[Pose landmark coordinates]
• • • • • • •

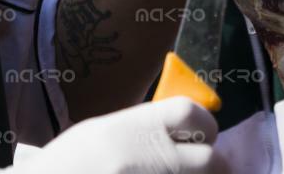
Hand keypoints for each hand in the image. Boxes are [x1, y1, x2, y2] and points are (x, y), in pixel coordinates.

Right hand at [13, 97, 227, 173]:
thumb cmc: (69, 164)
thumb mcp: (104, 132)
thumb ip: (146, 129)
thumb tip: (187, 132)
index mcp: (133, 129)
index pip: (191, 115)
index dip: (206, 125)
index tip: (204, 136)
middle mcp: (146, 160)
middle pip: (210, 162)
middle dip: (213, 167)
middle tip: (205, 170)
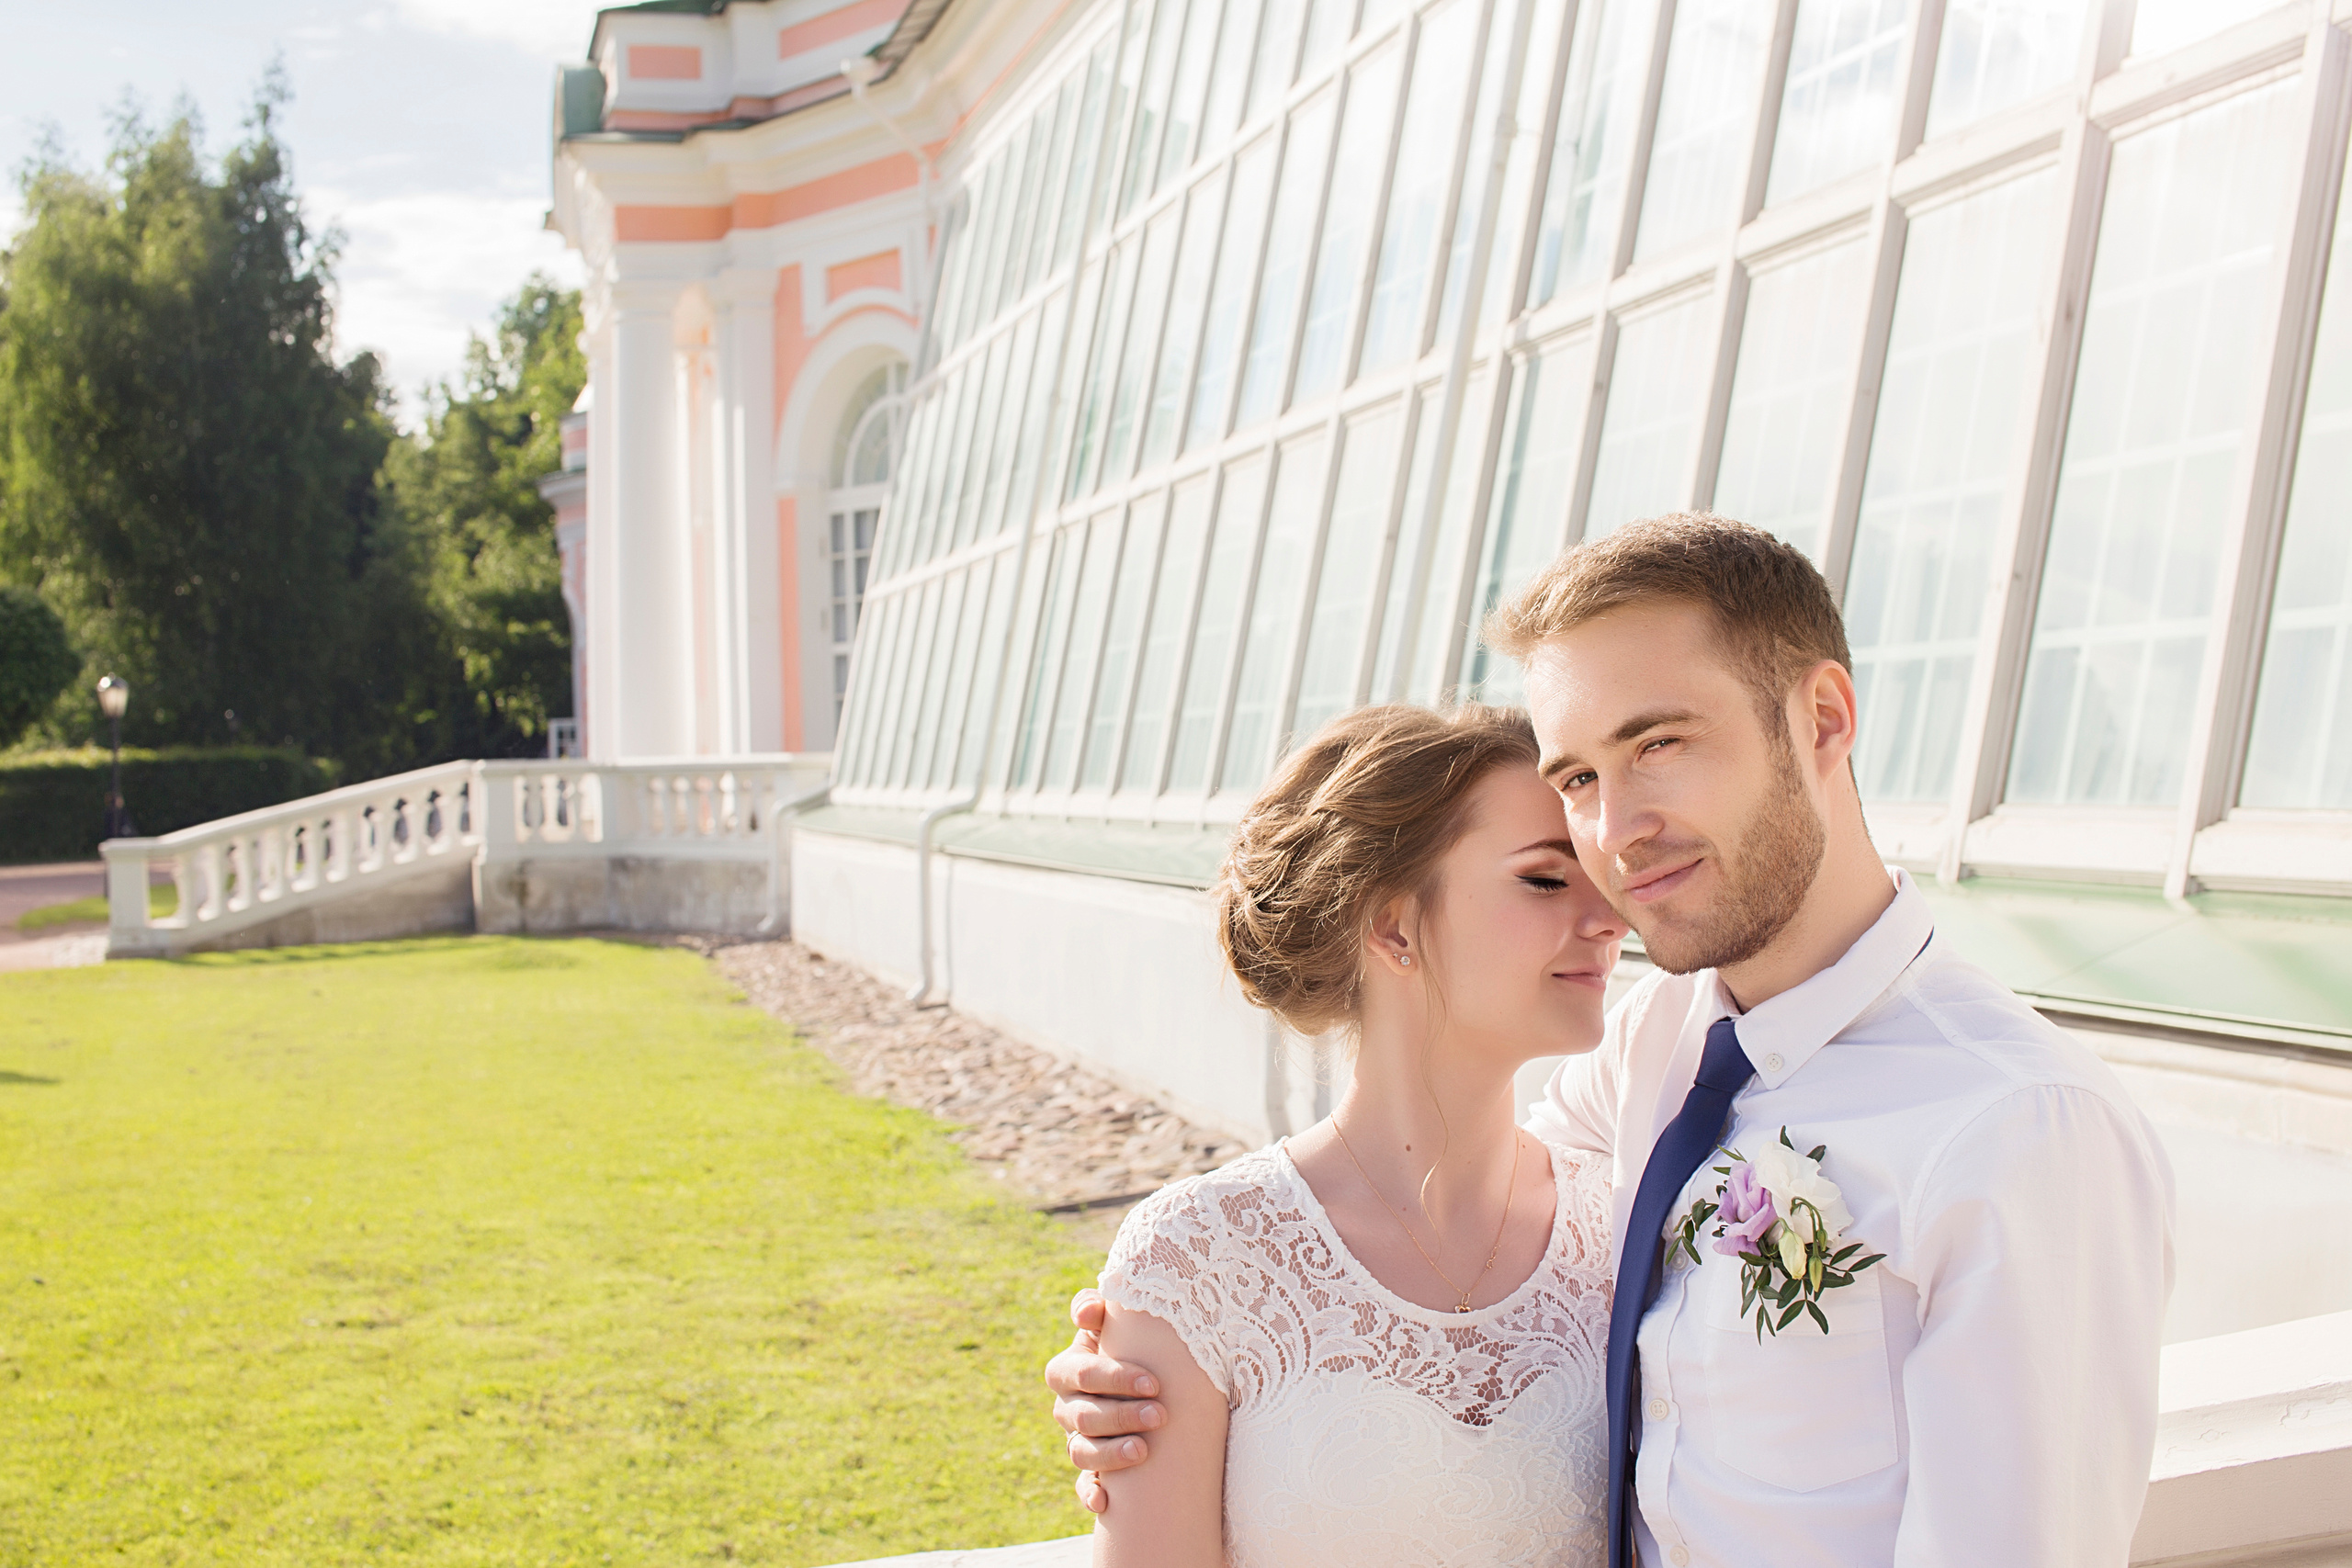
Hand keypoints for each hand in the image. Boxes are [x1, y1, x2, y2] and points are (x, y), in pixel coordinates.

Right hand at [1045, 1288, 1164, 1512]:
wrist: (1148, 1377)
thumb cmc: (1133, 1343)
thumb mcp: (1117, 1323)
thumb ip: (1098, 1307)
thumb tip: (1089, 1311)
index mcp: (1068, 1370)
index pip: (1082, 1374)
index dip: (1114, 1379)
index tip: (1153, 1383)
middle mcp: (1066, 1407)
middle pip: (1084, 1416)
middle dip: (1121, 1416)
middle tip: (1160, 1415)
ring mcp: (1076, 1439)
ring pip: (1081, 1452)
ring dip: (1109, 1454)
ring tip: (1143, 1451)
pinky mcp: (1092, 1468)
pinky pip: (1084, 1484)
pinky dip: (1090, 1493)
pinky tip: (1104, 1502)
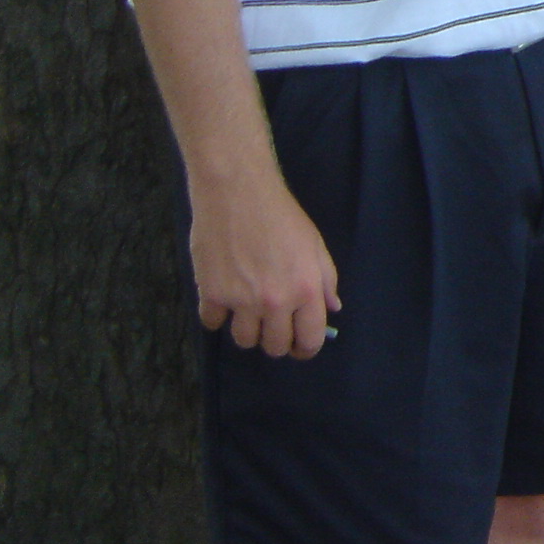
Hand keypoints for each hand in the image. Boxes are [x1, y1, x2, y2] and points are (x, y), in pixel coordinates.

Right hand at [190, 176, 338, 358]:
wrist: (238, 194)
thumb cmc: (282, 217)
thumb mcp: (315, 246)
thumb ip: (326, 281)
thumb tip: (332, 309)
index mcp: (306, 290)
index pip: (310, 340)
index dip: (306, 348)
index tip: (300, 347)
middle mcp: (275, 302)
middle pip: (275, 347)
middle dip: (277, 341)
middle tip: (274, 326)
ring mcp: (241, 301)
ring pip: (244, 341)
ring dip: (248, 331)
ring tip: (249, 310)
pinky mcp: (211, 294)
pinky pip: (212, 324)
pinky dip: (217, 316)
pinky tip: (223, 299)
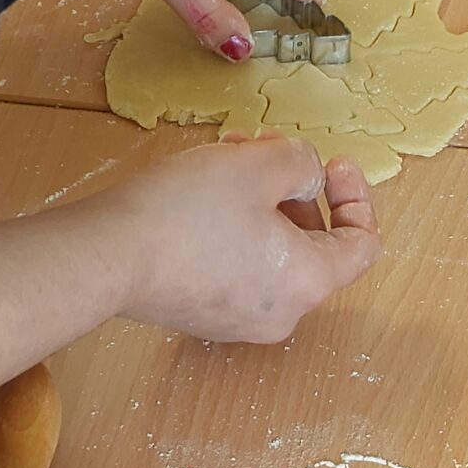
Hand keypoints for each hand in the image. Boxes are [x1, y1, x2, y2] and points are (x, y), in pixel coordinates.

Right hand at [106, 138, 381, 341]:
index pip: (362, 245)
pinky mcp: (201, 313)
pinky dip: (234, 228)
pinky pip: (237, 267)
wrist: (104, 256)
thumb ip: (301, 162)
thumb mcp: (260, 163)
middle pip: (314, 246)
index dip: (355, 196)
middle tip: (267, 148)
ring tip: (228, 160)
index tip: (331, 162)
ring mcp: (238, 319)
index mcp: (309, 282)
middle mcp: (281, 313)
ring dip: (261, 202)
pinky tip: (201, 194)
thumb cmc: (185, 212)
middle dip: (296, 189)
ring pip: (271, 253)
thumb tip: (305, 176)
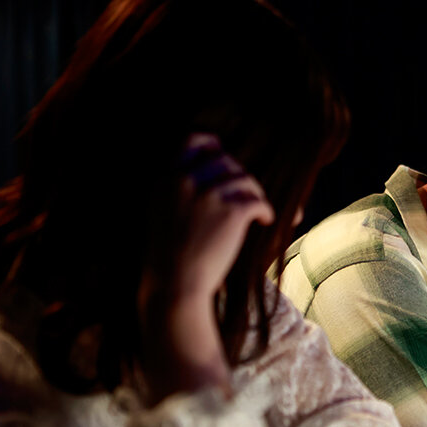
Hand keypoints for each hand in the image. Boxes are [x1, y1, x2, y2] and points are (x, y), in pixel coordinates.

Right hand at [167, 132, 274, 298]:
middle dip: (240, 177)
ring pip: (245, 180)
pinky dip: (266, 210)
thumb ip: (177, 192)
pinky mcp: (231, 212)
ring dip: (255, 195)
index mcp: (167, 179)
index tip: (221, 151)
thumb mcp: (161, 214)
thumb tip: (207, 181)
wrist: (174, 285)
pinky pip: (257, 202)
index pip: (191, 141)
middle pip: (226, 161)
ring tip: (258, 211)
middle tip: (248, 194)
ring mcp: (209, 194)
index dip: (210, 144)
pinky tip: (266, 220)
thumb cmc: (168, 258)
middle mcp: (186, 180)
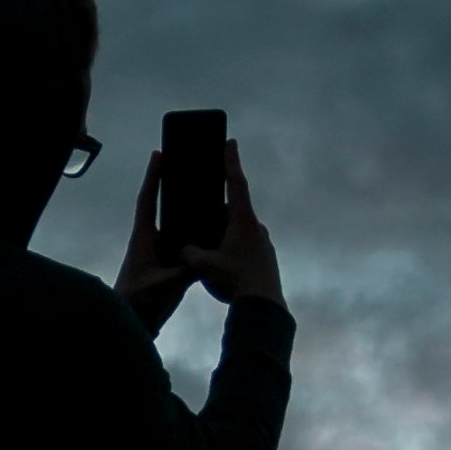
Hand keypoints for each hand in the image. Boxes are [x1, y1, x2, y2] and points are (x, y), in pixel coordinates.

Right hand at [119, 138, 283, 328]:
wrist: (265, 307)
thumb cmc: (236, 281)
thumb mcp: (203, 265)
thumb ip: (189, 252)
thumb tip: (184, 248)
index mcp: (242, 221)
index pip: (235, 183)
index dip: (230, 161)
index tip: (230, 142)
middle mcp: (256, 228)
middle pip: (234, 210)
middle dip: (218, 211)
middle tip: (205, 211)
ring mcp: (263, 244)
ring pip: (239, 232)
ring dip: (225, 235)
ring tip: (210, 248)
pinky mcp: (266, 260)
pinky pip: (246, 248)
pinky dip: (233, 250)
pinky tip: (224, 266)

• • • • • • •

Set the pictures aside and reproduce exactly the lines above, from the line holding "middle mcp: (275, 302)" through the line holding "wrist: (104, 256)", both included, with nothing else.

◆ Task result
middle mcp: (275, 302)
middle pip: (275, 347)
middle dip: (277, 341)
middle tip: (274, 326)
ring mcp: (241, 301)
ring pip: (244, 341)
ring dip: (248, 331)
ring tip: (249, 310)
pinky mcp: (211, 294)
pinky pip: (212, 324)
pinky dip: (217, 316)
pinky tip: (223, 299)
Hand keypoints for each hand in the image. Boxes are [x1, y1, x2, y2] and points are (x, y), in pixel coordinates.

Right hand at [106, 138, 381, 341]:
index pip: (362, 245)
pinky mcp: (201, 313)
pinky dip: (234, 228)
pinky pip: (237, 267)
wrist: (104, 256)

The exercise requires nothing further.